▶ _Work task_
Copy exactly the lines of the data below that run from the line holding "du något annat." through the line holding "Blev du större?", both ends included.

[Data under study]

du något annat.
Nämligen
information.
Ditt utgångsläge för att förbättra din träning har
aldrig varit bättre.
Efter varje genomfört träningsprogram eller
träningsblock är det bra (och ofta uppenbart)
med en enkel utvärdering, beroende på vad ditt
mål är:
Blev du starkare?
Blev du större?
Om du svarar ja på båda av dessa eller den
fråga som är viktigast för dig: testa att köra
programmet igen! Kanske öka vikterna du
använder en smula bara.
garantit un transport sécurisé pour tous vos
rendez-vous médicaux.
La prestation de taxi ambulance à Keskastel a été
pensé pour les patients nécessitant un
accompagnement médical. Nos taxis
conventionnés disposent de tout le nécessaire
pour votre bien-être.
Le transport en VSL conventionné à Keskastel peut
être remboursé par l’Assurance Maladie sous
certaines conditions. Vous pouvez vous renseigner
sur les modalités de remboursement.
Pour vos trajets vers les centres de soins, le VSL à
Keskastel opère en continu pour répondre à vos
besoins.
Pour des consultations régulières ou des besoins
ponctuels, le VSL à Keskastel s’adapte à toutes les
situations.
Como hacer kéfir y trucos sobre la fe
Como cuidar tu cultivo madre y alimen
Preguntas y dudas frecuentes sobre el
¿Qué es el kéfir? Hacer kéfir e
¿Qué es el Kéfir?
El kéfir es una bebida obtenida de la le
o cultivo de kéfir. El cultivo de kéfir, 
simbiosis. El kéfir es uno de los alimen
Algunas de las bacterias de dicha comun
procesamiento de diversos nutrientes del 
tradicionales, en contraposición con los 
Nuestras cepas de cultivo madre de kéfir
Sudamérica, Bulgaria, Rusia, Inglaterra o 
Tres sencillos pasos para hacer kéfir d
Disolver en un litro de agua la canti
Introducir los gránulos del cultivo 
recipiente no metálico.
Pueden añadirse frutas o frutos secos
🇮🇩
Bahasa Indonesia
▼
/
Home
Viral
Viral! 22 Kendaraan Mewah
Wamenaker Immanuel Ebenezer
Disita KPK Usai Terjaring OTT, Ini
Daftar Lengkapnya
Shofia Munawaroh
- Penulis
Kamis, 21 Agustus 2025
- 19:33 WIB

[/Data under study]
[Data under study]

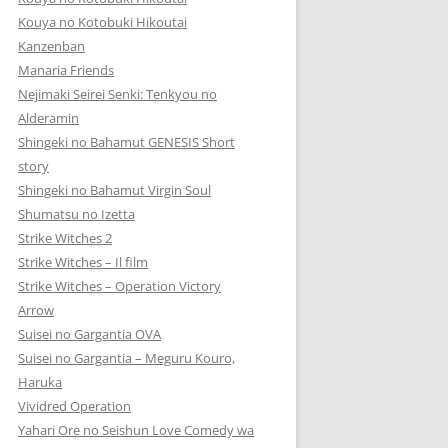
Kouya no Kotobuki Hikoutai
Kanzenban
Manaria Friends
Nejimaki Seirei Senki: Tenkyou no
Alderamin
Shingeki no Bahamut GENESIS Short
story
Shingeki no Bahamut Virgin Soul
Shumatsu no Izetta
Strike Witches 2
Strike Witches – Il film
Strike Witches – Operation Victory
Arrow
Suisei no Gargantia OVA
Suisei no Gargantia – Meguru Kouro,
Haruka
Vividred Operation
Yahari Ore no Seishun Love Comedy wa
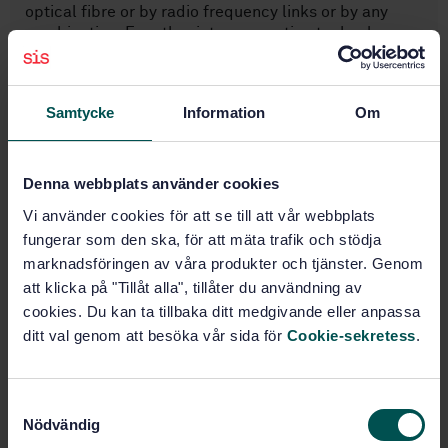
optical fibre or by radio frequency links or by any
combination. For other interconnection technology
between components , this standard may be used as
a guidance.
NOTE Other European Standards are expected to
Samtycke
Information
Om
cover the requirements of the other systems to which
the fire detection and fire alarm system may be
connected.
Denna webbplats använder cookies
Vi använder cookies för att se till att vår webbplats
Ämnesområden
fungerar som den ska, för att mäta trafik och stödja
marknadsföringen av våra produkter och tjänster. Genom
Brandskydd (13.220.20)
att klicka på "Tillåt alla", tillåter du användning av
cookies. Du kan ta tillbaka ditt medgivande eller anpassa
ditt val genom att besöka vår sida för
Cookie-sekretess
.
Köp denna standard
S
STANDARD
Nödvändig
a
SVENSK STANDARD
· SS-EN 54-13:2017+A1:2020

[/Data under study]
[Data under study]

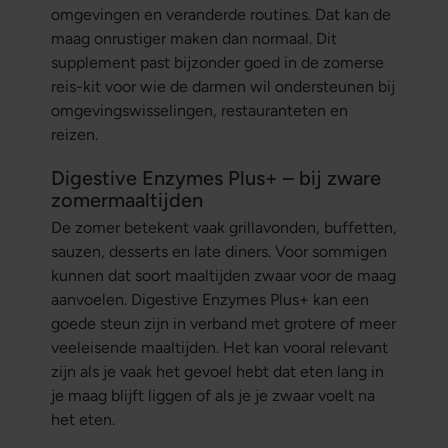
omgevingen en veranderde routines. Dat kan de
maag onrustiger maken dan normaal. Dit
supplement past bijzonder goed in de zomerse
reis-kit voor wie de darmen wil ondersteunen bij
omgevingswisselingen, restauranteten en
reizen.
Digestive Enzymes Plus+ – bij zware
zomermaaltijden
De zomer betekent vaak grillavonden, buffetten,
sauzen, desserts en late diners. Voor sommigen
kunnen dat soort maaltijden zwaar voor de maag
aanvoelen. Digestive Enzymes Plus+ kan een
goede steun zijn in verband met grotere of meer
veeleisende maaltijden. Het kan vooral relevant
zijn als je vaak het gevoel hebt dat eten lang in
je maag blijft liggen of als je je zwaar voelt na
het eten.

[/Data under study]

▶ _Solution for this exercise_
du något annat.
Nämligen
information.
Ditt utgångsläge för att förbättra din träning har
aldrig varit bättre.
Efter varje genomfört träningsprogram eller
träningsblock är det bra (och ofta uppenbart)
med en enkel utvärdering, beroende på vad ditt
mål är:
Blev du starkare?
Blev du större?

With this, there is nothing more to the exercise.